- What needs to be done: If a line in the data below contains "Stödstrumpor", copy it.
── Material for this exercise ──
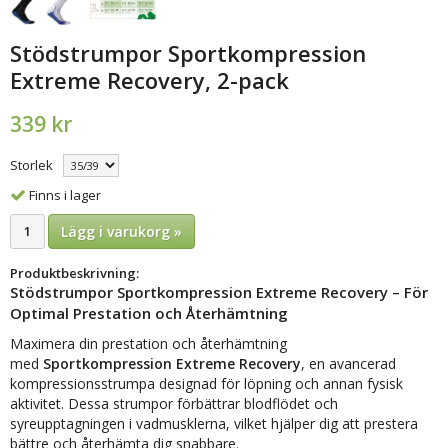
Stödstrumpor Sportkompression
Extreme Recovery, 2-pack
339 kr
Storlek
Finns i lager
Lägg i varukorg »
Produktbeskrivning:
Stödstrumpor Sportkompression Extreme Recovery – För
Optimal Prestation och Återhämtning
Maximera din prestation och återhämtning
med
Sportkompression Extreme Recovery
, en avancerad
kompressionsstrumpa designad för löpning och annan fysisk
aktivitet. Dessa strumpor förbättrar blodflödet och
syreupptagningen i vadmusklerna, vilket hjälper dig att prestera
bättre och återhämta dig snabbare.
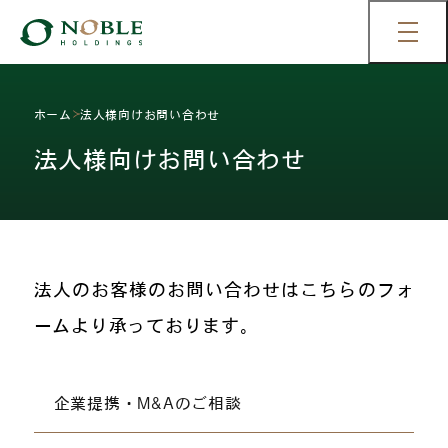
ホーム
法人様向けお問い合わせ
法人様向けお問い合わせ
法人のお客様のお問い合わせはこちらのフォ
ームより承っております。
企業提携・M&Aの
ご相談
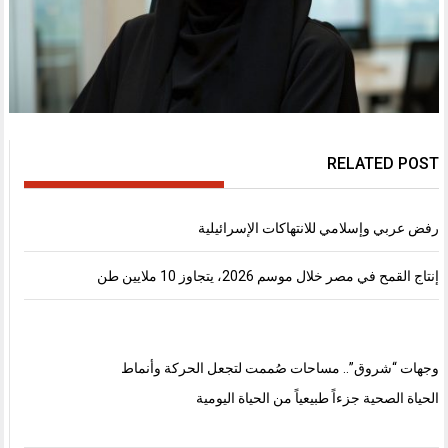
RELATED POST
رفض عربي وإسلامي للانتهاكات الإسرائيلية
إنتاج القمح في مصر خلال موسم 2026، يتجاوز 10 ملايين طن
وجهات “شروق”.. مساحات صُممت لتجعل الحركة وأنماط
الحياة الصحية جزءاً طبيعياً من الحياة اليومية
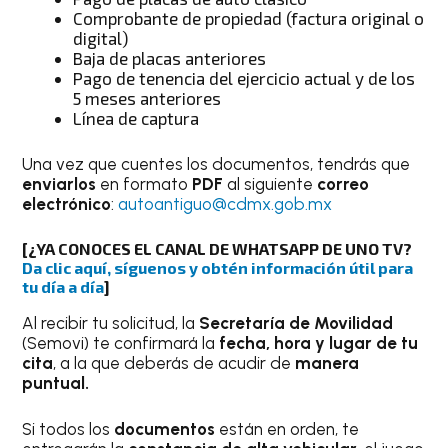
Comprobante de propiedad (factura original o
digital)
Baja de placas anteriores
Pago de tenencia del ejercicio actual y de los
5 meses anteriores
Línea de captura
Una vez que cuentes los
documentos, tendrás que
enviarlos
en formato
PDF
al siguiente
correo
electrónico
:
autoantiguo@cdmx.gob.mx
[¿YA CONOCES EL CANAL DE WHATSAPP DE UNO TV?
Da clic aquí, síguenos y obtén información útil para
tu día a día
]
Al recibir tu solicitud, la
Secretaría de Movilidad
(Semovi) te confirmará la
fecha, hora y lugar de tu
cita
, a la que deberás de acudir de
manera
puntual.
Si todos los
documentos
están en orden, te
───
- Response to this exercise:
Stödstrumpor Sportkompression
Stödstrumpor Sportkompression Extreme Recovery – För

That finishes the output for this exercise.